- What the task asks: Below this line is a listing that includes pictures. Copy exactly, and only, the lines from the one containing "left shoulder: (211, 165)" through the one containing "left shoulder: (378, 1726)"; the pictures do not go in the copy.
***
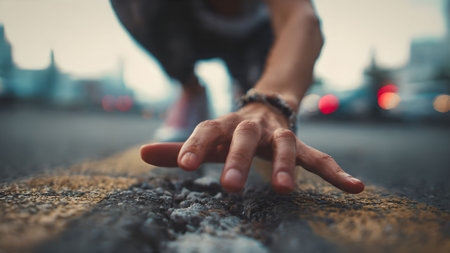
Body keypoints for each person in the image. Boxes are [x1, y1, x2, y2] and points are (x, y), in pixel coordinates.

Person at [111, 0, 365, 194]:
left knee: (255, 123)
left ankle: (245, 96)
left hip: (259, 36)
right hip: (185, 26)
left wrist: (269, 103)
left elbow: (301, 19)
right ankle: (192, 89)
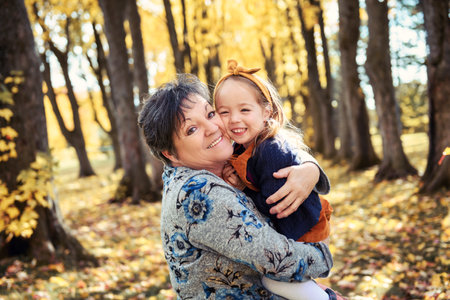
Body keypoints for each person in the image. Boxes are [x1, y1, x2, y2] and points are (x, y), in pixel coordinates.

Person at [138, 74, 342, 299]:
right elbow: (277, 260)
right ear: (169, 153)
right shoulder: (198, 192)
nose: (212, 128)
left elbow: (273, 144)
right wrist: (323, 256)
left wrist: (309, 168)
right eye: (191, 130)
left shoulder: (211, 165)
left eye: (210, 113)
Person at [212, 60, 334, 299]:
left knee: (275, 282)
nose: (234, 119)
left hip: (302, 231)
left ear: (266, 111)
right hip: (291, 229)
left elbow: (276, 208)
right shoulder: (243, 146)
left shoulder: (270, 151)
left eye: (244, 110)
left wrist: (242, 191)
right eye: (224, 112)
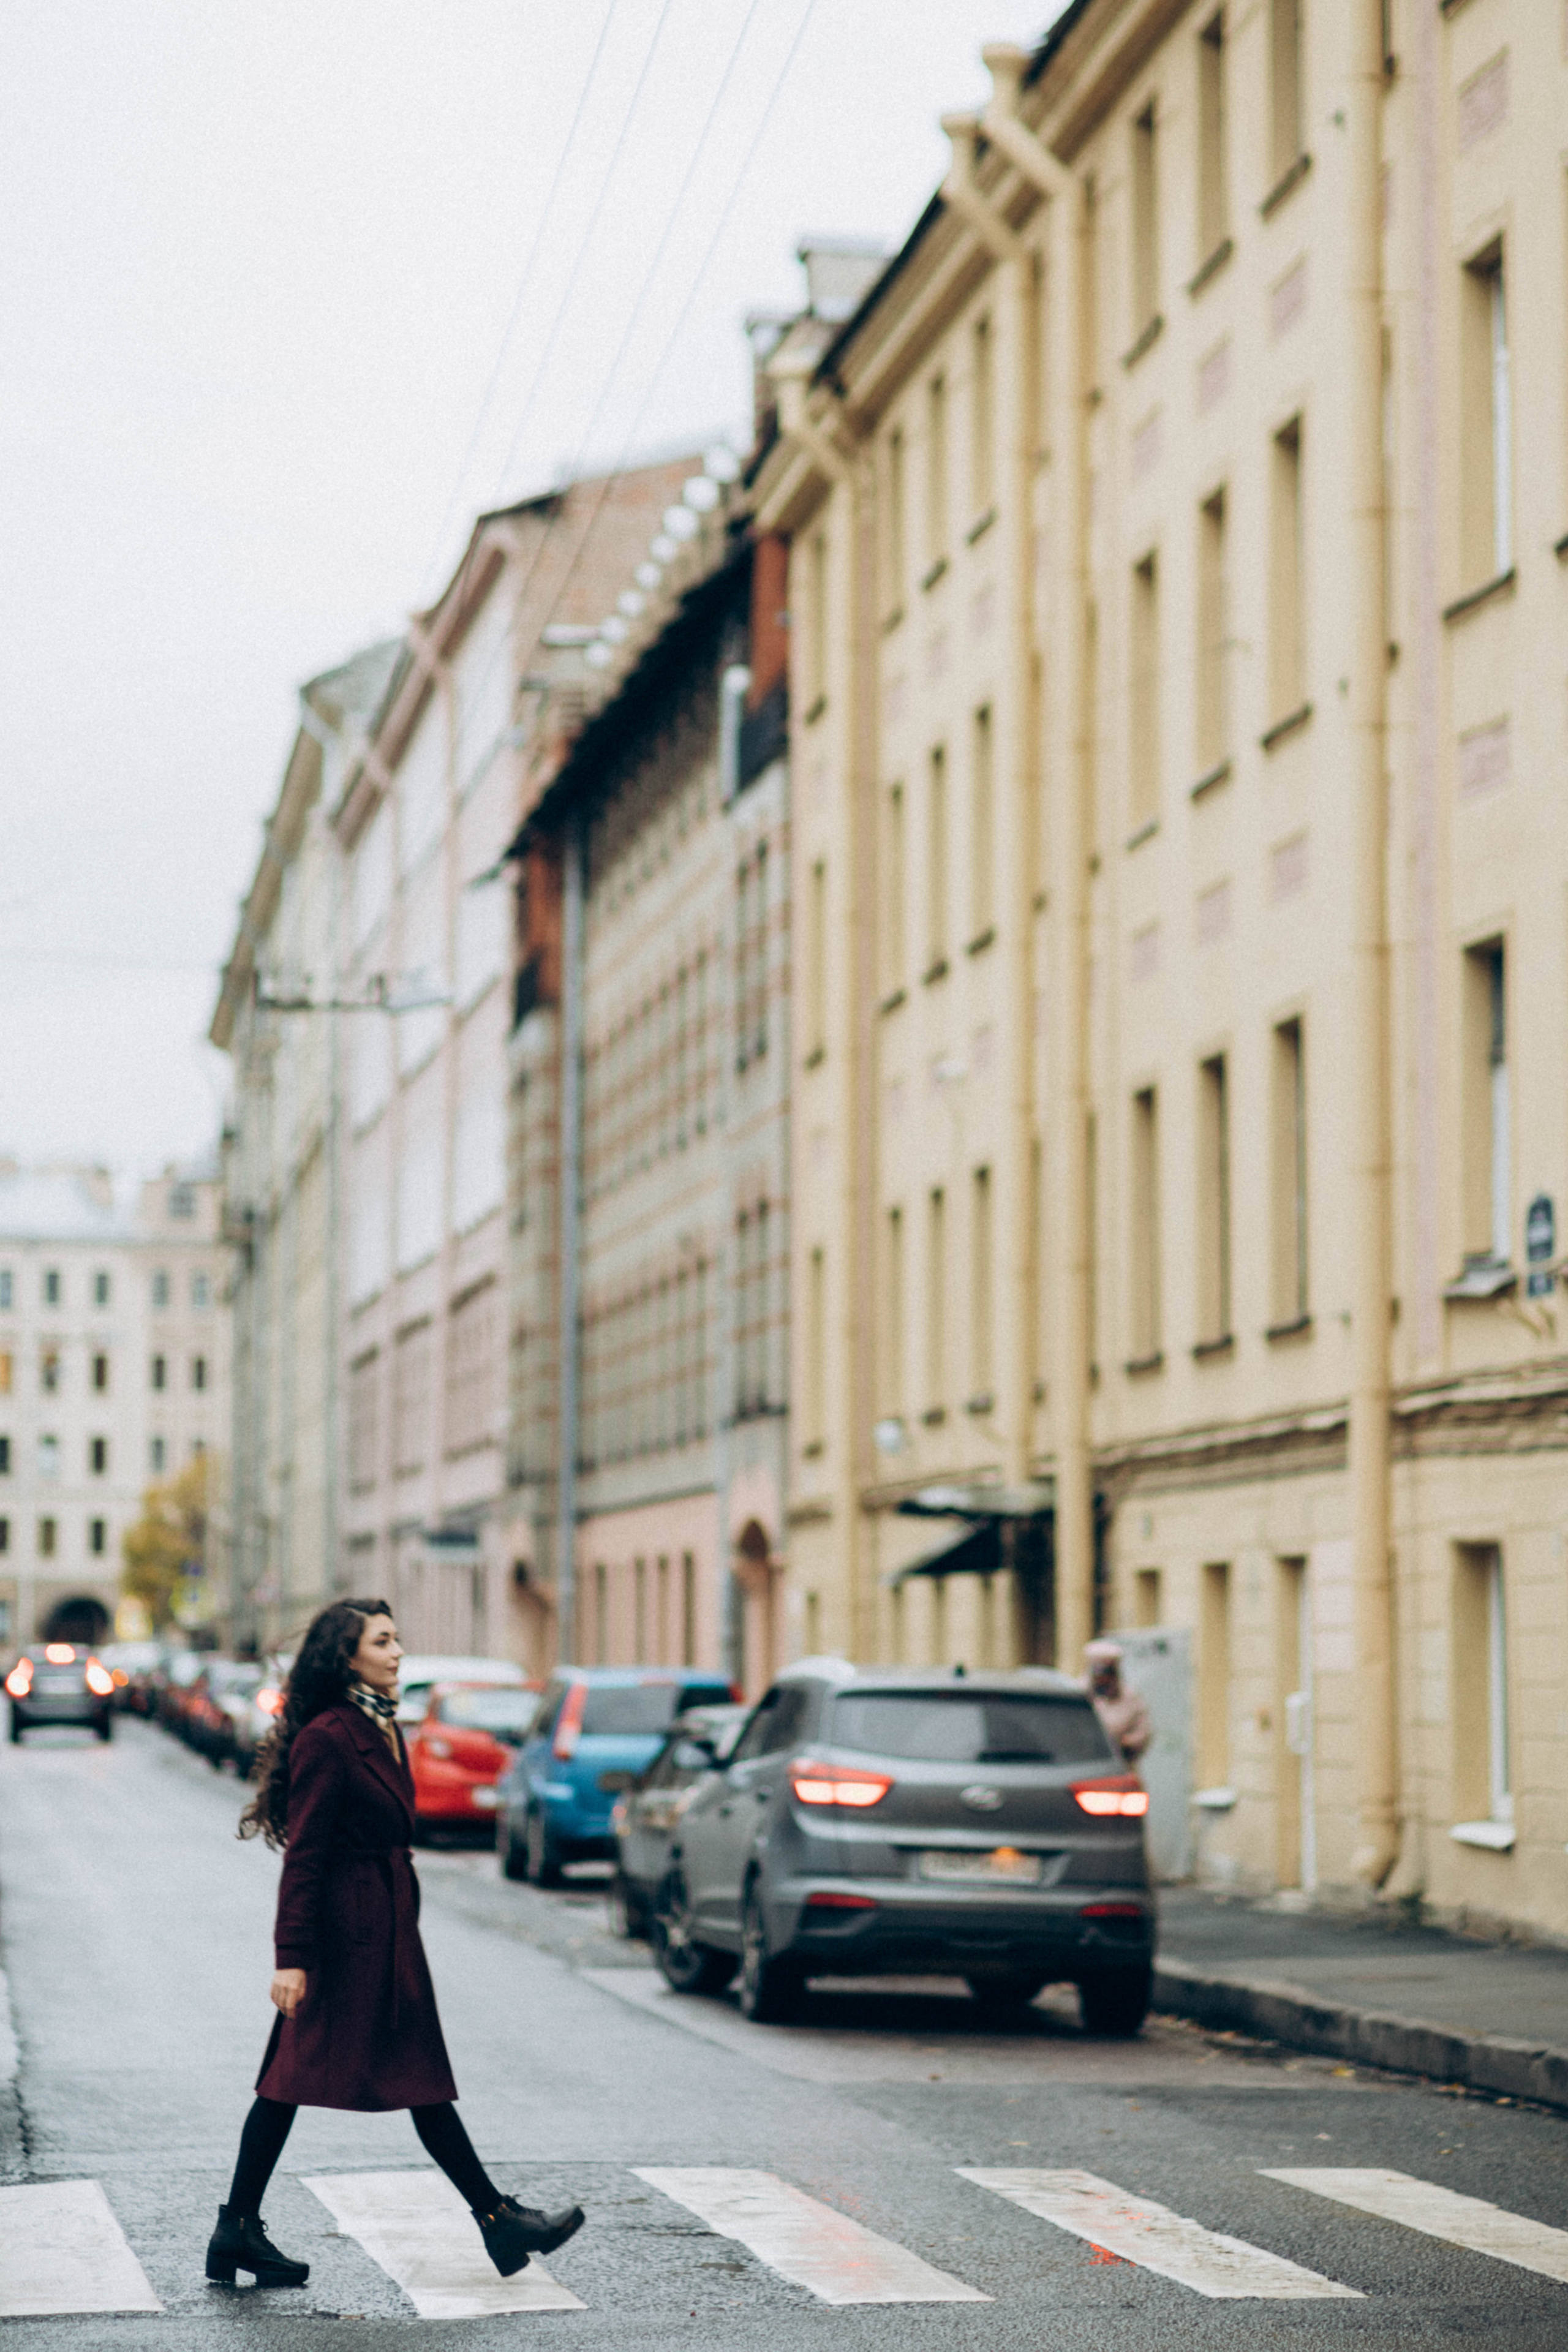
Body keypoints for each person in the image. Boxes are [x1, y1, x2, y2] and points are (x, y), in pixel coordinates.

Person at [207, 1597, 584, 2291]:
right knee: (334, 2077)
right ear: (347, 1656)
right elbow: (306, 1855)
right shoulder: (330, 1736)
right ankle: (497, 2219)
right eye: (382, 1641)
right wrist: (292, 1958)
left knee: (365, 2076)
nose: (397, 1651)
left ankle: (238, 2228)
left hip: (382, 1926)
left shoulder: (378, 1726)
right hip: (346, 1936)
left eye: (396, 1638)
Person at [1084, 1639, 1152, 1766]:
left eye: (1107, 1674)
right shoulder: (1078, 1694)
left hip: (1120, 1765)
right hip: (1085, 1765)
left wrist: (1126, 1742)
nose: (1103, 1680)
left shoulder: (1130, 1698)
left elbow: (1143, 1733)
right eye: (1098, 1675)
***
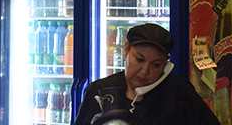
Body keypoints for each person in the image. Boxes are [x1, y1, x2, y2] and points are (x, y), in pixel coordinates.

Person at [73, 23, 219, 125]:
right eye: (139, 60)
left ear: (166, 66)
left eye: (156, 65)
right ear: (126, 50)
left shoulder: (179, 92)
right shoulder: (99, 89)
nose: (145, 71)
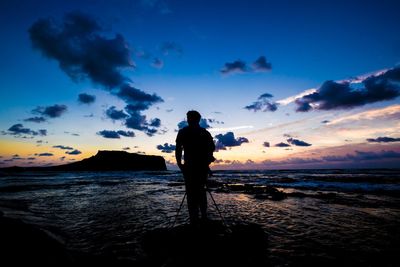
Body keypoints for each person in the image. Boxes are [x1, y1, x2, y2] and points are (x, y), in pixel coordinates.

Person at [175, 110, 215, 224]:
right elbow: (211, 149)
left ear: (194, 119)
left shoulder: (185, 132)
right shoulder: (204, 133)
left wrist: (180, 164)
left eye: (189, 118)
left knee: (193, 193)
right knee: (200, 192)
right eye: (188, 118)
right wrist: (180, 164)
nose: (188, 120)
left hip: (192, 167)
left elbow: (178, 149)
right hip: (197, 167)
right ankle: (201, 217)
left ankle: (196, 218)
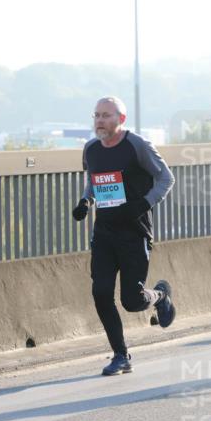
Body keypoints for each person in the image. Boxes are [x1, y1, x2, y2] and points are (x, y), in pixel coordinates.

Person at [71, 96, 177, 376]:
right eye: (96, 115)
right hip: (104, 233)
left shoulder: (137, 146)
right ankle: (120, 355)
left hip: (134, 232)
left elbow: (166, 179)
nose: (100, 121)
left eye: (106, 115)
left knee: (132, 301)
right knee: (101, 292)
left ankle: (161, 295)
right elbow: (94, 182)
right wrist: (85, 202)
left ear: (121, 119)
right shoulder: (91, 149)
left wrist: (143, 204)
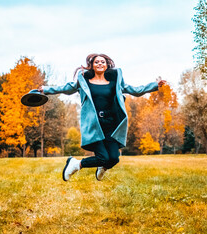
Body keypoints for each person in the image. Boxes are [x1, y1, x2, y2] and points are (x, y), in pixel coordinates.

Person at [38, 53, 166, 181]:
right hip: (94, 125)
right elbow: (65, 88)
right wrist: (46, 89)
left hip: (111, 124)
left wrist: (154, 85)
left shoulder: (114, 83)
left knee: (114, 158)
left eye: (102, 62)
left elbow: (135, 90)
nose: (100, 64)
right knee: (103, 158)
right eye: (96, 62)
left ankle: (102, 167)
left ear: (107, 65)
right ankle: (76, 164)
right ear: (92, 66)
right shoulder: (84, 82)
***
- Written reply:
left shoulder: (211, 165)
left eye: (210, 113)
Person at [212, 60, 334, 299]:
left knee: (275, 282)
nose: (234, 119)
left hip: (302, 231)
left ear: (266, 111)
right hip: (291, 229)
left elbow: (276, 208)
right shoulder: (243, 146)
left shoulder: (270, 151)
left eye: (244, 110)
left wrist: (242, 191)
right eye: (224, 112)
Body keypoints for each person in the image. Boxes are [x1, y1, x2, y2] and points are (x, y), in pixel coordinates.

Person at [207, 1597, 584, 2291]:
right knee: (334, 2077)
right ear: (347, 1656)
right elbow: (306, 1855)
right shoulder: (330, 1736)
right ankle: (497, 2219)
right eye: (382, 1641)
right wrist: (292, 1958)
left knee: (365, 2076)
nose: (397, 1651)
left ankle: (238, 2228)
left hip: (382, 1926)
left shoulder: (378, 1726)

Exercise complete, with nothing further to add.